Source passage:
Delivering Bad News to a Patient
Now that I am starting to take on more of the CI's caseload, I'm faced with decisions that I previously didn't have to make. On all of my other placements, I wasn't heavily involved in reevaluation or discharge planning. This time around, I'm seeing patients from the onset of their care through to the end. Unfortunately, the "end" isn't always where we want it to be, and that's a very difficult lesson to learn as a student.
I suppose it all starts at initial evaluation when I'm trying to set goals. It's so hard to estimate where someone will be, and without much experience I have found the task of setting "realistic" goals to be very burdensome. It becomes more apparent when you see that same patient for a reevaluation and try to make a decision regarding his continuation of care based on goals you set for him at the onset. All of a sudden, I'm realizing the responsibility that I'll have as a practicing clinician and how much more I need to learn.

Provided records:
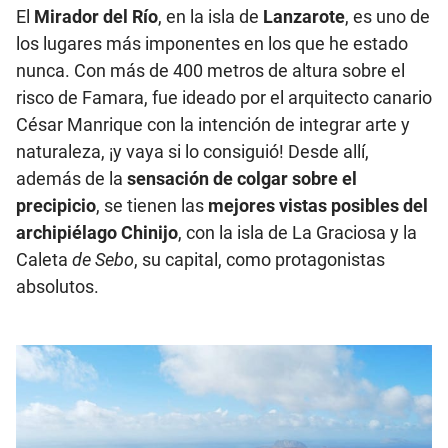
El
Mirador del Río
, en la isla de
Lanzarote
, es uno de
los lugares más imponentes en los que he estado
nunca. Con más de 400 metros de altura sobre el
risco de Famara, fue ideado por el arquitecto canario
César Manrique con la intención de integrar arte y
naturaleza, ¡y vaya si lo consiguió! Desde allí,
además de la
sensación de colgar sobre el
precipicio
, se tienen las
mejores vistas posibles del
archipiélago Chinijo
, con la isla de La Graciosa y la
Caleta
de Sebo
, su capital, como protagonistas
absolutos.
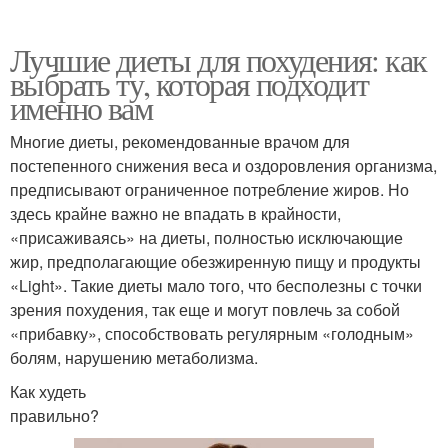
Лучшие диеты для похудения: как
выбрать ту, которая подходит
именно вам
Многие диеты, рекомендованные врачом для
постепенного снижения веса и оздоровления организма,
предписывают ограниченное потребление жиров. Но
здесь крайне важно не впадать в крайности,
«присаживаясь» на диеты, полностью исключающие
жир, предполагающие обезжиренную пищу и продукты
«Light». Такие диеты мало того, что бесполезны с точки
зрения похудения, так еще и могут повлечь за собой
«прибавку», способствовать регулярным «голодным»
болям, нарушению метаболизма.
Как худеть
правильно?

Problem set:
1 – From the post on delivering bad news to a patient, return the part that opens with the words containing "Delivering Bad News" and closes with "as a student.", copied word for word.
2 – Pick up the post about delivering bad news to a patient after its final sentence and carry it further.

Task-by-task outputs:
1 –
Delivering Bad News to a Patient
Now that I am starting to take on more of the CI's caseload, I'm faced with decisions that I previously didn't have to make. On all of my other placements, I wasn't heavily involved in reevaluation or discharge planning. This time around, I'm seeing patients from the onset of their care through to the end. Unfortunately, the "end" isn't always where we want it to be, and that's a very difficult lesson to learn as a student.

2 –
The hardest part is deciding what to do with a patient who has not met his goals, but will likely not progress any further with physical therapy. In a way, it feels like I have failed that person. Did I set the wrong goals? Could I have done more to help him recover? I can't figure it out. I struggle most with delivering the news that a patient will be discharged. I honestly can't do it. I know it's a communication skill that I'll have to develop (both for life and for PT), but I just can't bring myself to tell people bad news. I get really awkward, stumble over my words and likely make the situation worse than it needs to be. If you have any advice, please feel free to pass it along!